**WHAT IS REQUIRED**
An exact copy of the lines from the start of the material below through the line containing "of each decision." is the required answer, and it includes no pictures.

**DATA TO USE**

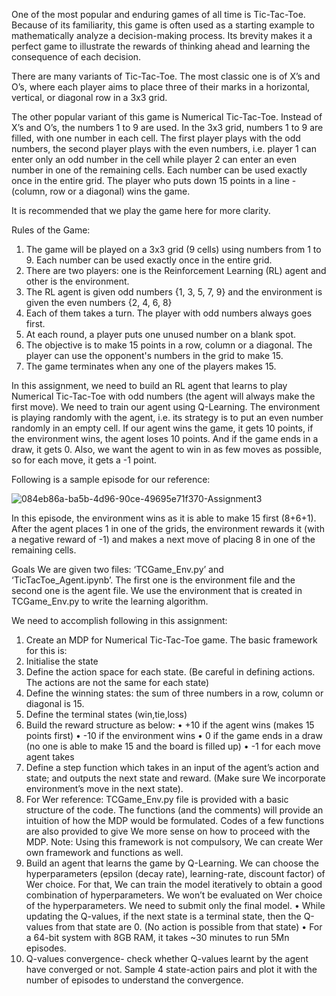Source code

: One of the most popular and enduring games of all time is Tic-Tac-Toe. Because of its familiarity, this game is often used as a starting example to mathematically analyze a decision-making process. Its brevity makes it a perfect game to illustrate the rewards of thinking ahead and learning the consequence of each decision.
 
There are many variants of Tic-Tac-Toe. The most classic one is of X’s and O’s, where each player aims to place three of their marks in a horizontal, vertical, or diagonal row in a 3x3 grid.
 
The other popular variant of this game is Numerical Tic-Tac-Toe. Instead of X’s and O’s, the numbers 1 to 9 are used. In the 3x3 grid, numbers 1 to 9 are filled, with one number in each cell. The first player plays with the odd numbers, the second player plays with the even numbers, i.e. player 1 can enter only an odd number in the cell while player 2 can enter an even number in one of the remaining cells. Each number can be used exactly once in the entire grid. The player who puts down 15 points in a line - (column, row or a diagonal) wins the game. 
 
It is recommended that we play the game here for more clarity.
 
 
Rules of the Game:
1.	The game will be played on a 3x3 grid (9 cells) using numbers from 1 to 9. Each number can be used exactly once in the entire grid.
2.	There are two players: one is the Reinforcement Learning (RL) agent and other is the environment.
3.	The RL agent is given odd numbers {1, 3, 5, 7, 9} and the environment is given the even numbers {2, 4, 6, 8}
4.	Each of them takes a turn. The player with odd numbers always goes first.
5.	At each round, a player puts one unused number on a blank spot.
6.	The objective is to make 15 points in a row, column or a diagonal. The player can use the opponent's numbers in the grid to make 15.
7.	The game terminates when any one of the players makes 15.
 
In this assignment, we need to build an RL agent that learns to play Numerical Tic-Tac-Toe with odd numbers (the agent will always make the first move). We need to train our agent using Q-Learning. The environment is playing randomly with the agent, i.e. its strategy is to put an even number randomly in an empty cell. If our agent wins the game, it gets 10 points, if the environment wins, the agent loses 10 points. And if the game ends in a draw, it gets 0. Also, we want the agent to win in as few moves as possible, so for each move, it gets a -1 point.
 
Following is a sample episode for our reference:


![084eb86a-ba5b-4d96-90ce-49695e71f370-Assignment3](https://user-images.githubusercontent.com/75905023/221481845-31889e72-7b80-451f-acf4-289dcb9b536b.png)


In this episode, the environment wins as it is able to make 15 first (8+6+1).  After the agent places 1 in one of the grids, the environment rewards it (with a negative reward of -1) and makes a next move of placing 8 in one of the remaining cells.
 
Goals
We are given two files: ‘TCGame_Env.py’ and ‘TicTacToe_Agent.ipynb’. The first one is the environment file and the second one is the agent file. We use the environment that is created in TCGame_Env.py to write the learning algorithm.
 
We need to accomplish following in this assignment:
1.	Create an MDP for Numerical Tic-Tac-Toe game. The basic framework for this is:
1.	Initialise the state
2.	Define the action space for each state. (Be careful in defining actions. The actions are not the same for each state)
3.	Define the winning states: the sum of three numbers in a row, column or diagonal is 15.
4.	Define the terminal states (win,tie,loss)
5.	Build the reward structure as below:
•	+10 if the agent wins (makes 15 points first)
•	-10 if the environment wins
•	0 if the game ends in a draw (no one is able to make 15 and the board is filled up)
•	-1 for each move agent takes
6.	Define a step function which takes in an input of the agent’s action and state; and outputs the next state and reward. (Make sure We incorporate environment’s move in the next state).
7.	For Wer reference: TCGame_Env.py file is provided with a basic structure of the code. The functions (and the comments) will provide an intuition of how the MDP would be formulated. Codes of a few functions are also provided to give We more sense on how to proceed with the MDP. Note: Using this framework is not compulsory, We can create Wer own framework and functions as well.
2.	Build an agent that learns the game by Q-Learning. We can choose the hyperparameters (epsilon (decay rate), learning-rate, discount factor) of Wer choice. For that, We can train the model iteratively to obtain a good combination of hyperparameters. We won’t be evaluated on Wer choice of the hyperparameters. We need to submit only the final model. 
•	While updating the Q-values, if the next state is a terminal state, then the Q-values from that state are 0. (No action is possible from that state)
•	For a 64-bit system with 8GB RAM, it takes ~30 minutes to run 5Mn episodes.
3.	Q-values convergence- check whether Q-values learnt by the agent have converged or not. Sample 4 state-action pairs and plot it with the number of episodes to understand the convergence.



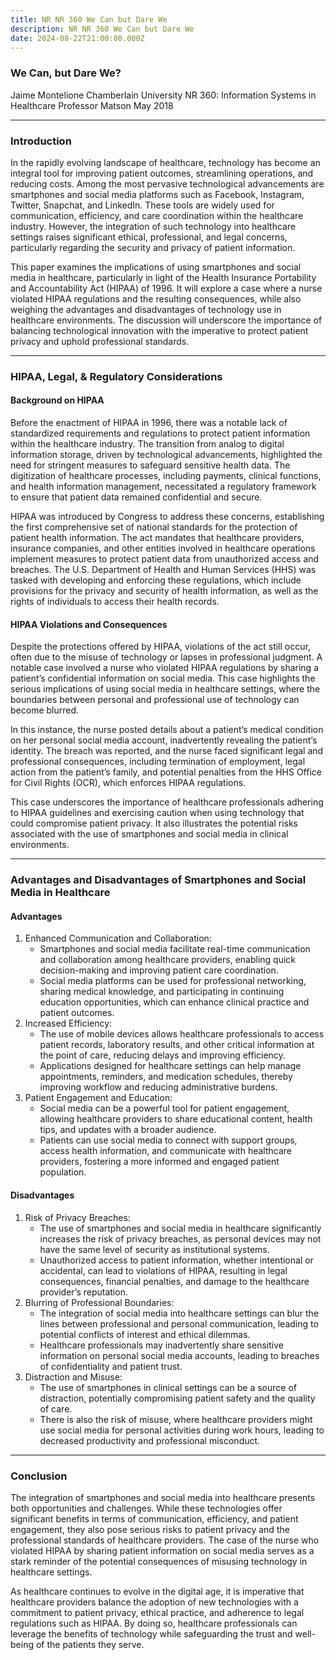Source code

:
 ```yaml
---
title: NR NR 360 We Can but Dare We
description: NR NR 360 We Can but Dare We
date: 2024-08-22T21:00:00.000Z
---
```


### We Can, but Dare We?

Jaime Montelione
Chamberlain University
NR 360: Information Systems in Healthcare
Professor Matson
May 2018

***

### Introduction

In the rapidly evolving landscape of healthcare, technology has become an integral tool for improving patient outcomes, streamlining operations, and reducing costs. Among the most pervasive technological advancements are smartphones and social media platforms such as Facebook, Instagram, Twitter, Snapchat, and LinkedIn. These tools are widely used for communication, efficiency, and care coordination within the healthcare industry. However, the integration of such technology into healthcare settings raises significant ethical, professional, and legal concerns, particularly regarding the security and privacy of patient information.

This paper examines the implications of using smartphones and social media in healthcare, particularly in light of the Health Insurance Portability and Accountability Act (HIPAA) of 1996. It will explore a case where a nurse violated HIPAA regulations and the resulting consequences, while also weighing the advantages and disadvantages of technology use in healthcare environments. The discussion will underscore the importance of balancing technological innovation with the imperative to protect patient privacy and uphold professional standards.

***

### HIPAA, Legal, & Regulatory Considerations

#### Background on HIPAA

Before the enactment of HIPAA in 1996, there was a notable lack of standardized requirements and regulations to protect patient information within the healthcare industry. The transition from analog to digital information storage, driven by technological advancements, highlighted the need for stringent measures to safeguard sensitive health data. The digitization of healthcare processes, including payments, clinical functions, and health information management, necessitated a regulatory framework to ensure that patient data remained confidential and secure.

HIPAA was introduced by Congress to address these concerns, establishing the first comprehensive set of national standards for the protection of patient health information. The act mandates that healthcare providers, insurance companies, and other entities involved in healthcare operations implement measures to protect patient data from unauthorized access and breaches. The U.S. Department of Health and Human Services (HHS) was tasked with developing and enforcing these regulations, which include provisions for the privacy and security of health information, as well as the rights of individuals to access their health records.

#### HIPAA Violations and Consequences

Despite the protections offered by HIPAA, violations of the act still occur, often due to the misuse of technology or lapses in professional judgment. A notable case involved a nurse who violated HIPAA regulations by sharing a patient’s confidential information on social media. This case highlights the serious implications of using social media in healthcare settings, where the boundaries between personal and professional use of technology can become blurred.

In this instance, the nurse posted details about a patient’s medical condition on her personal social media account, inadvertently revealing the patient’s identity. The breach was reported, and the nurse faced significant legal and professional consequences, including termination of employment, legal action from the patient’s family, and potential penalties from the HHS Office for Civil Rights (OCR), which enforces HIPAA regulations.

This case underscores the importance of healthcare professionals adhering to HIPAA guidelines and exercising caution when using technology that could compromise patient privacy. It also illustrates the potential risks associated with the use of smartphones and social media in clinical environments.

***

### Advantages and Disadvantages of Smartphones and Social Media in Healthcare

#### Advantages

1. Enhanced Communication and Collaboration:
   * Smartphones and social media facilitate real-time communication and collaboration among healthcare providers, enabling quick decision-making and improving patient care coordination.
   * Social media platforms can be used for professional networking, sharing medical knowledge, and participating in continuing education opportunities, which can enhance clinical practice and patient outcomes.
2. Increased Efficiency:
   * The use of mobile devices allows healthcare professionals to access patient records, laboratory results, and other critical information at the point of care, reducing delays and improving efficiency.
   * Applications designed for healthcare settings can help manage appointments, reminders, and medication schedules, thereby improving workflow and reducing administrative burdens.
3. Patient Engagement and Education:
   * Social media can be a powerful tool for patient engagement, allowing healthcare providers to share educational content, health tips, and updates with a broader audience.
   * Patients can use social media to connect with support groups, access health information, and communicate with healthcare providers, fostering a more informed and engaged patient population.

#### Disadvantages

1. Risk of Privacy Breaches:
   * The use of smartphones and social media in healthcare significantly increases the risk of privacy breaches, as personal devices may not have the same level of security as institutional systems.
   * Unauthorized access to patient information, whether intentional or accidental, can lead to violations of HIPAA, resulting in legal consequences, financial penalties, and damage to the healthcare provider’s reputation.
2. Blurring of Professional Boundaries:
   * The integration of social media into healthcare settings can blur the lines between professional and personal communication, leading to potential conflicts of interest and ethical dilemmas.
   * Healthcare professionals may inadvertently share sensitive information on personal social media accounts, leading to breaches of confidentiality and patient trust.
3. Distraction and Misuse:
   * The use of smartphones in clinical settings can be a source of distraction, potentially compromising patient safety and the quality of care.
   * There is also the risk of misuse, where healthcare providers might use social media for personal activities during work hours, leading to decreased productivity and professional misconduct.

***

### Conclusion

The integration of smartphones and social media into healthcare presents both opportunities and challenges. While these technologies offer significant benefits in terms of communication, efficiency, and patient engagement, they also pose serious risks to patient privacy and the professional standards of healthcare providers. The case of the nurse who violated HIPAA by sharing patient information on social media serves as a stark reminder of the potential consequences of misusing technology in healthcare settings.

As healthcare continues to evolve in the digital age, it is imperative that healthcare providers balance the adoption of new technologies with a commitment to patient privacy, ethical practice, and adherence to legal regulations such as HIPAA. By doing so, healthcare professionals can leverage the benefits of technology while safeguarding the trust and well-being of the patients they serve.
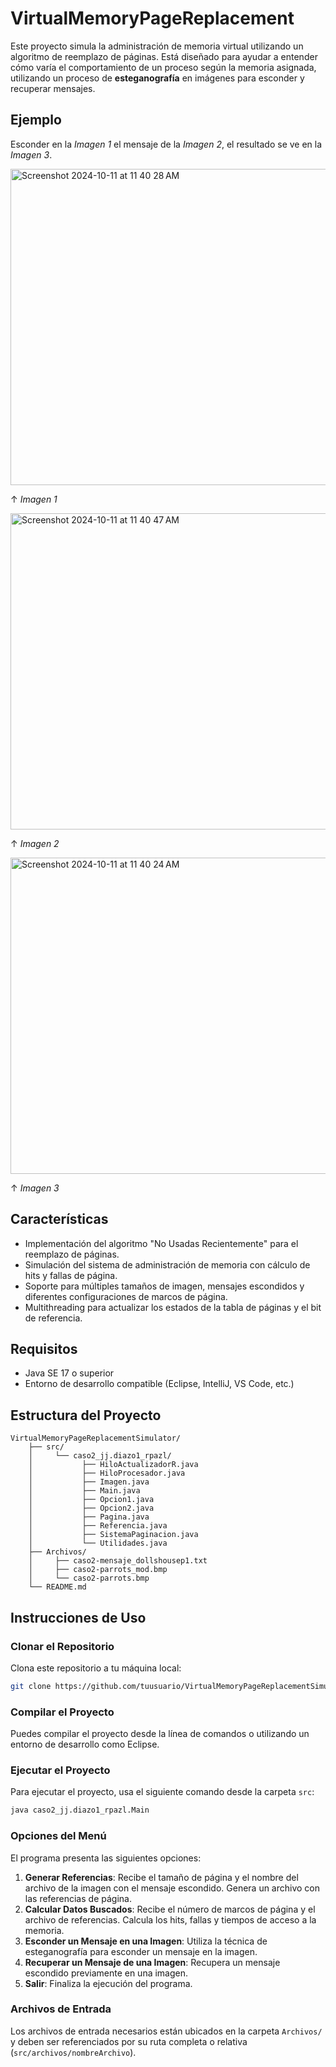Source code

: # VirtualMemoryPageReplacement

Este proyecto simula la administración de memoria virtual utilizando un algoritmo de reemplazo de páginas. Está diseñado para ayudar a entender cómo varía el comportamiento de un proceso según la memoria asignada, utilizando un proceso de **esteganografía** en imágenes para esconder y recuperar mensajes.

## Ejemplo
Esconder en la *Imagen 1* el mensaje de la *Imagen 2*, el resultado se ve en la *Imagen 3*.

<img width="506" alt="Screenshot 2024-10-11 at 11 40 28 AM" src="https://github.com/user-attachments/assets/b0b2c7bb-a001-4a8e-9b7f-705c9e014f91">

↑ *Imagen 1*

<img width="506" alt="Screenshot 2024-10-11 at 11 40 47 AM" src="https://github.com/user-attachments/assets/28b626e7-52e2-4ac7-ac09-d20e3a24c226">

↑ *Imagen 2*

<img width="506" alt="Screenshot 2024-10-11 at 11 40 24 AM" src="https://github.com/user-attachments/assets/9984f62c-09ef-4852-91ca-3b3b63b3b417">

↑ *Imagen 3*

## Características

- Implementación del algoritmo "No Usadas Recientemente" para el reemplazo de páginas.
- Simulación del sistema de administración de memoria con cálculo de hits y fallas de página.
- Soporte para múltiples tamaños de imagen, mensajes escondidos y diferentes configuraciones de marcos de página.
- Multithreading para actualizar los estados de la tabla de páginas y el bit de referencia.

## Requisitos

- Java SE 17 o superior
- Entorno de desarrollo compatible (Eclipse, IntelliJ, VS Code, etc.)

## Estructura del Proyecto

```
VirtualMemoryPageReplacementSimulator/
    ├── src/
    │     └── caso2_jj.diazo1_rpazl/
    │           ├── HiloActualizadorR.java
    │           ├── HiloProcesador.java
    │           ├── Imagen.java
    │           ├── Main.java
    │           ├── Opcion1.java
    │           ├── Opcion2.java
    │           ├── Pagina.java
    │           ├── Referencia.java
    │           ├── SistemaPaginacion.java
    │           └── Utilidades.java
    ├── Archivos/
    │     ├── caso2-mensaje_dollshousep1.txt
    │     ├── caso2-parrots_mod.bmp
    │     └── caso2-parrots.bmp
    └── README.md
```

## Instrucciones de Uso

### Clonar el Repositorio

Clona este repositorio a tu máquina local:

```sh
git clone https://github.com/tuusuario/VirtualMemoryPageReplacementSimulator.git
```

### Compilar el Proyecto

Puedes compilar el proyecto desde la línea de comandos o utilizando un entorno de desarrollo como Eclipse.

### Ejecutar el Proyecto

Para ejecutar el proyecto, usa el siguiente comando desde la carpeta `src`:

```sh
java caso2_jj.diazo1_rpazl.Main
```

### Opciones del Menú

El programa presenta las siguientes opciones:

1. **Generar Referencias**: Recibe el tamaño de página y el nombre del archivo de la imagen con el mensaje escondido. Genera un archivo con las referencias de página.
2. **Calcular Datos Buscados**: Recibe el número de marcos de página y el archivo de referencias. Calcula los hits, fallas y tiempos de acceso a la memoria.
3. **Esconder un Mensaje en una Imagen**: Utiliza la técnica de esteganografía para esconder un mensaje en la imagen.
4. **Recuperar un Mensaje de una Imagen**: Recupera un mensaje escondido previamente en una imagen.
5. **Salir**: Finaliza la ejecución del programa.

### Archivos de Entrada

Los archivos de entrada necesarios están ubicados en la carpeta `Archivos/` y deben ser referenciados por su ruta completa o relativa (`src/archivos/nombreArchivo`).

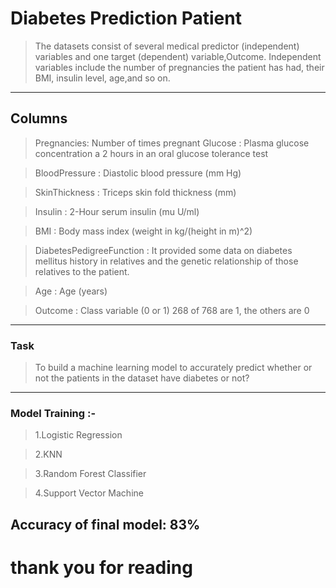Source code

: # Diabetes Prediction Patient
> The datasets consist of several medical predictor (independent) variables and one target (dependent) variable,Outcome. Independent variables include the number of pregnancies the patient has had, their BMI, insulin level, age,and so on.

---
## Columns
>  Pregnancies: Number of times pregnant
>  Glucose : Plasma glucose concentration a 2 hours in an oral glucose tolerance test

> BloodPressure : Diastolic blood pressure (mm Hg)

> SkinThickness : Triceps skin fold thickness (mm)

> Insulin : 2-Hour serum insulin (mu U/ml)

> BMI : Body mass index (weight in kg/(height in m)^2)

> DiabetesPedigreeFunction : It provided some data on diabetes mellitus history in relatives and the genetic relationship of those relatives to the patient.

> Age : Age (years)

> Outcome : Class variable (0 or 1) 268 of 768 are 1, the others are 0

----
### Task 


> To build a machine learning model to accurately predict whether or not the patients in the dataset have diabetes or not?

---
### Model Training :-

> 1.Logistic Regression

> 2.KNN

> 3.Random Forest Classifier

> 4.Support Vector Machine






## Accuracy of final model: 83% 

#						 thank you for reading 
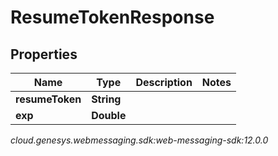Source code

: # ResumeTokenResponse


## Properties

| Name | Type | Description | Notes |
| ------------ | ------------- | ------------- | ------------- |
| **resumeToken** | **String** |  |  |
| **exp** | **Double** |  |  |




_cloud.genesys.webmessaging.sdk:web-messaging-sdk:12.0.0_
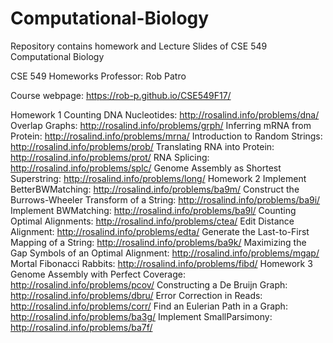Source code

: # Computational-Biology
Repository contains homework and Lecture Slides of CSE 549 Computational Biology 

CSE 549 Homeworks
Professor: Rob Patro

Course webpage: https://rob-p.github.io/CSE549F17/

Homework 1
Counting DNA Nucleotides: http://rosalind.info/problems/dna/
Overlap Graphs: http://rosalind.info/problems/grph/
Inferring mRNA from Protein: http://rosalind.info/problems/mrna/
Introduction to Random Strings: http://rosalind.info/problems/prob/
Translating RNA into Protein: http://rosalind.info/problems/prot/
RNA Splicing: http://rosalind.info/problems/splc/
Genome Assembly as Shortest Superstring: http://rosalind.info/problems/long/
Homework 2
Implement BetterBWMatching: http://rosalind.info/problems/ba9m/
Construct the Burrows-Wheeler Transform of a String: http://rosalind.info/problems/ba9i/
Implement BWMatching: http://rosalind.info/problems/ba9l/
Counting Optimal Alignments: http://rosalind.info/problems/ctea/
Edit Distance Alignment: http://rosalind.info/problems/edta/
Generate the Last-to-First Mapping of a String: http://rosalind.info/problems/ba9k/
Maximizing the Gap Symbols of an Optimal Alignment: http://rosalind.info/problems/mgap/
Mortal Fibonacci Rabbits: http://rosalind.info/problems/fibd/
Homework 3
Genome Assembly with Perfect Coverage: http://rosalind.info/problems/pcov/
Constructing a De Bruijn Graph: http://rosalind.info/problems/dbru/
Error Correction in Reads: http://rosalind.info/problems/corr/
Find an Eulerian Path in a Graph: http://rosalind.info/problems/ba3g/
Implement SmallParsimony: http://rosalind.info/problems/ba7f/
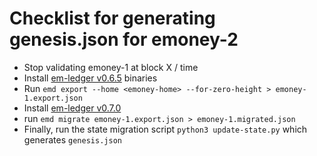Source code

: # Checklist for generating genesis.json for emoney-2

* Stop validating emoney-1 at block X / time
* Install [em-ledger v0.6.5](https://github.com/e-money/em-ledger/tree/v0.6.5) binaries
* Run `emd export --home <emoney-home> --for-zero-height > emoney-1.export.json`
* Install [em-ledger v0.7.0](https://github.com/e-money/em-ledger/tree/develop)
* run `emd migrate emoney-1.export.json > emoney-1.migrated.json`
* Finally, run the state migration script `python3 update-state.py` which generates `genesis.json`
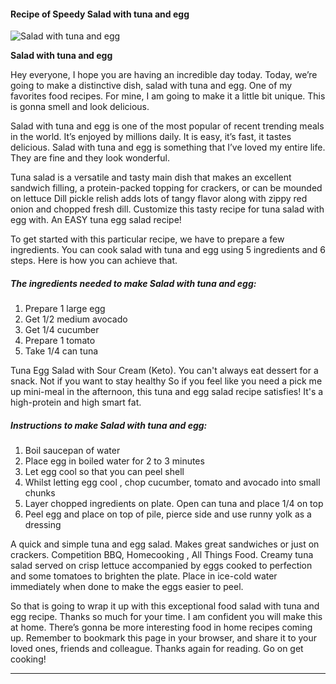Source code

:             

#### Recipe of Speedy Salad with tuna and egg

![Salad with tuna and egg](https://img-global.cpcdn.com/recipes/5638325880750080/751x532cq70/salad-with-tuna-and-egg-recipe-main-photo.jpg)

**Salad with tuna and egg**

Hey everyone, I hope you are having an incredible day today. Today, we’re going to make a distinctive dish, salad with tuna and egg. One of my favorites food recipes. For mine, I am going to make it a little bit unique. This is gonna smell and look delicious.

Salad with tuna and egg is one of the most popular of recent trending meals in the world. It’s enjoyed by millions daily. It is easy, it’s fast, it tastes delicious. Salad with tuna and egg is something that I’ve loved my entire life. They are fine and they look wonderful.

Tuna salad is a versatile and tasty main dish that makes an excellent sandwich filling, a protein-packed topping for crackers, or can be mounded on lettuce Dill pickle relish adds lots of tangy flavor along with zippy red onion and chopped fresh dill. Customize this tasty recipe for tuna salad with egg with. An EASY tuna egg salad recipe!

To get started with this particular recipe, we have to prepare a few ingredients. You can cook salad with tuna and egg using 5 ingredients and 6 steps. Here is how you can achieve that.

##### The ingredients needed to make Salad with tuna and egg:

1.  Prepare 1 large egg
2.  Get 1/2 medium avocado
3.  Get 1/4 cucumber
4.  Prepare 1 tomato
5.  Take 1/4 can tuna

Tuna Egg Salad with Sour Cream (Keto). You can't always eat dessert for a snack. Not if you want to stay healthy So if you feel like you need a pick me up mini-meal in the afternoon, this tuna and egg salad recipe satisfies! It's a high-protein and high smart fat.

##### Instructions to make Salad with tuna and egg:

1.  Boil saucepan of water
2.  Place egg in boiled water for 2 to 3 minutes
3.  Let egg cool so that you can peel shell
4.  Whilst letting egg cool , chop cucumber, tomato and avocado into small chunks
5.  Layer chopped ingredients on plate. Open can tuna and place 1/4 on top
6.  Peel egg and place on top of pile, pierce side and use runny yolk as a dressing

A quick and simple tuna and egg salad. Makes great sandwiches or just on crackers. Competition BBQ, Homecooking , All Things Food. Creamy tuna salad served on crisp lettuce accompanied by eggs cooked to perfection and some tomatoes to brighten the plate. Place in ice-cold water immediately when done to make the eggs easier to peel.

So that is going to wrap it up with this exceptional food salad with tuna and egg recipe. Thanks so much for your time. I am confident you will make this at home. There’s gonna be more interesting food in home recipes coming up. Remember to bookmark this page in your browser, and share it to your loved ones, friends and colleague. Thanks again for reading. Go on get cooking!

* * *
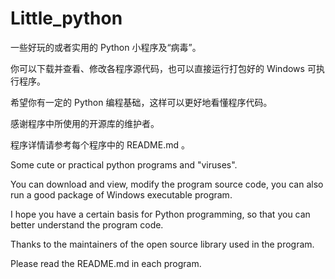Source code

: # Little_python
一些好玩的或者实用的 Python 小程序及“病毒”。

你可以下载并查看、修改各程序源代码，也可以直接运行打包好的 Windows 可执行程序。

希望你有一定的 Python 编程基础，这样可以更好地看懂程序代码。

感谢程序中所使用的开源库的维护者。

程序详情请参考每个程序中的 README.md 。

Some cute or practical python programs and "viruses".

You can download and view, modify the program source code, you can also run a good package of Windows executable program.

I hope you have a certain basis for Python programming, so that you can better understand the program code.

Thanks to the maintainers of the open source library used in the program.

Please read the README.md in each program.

**YOUR RESPONSE**
Source code

: One of the most popular and enduring games of all time is Tic-Tac-Toe. Because of its familiarity, this game is often used as a starting example to mathematically analyze a decision-making process. Its brevity makes it a perfect game to illustrate the rewards of thinking ahead and learning the consequence of each decision.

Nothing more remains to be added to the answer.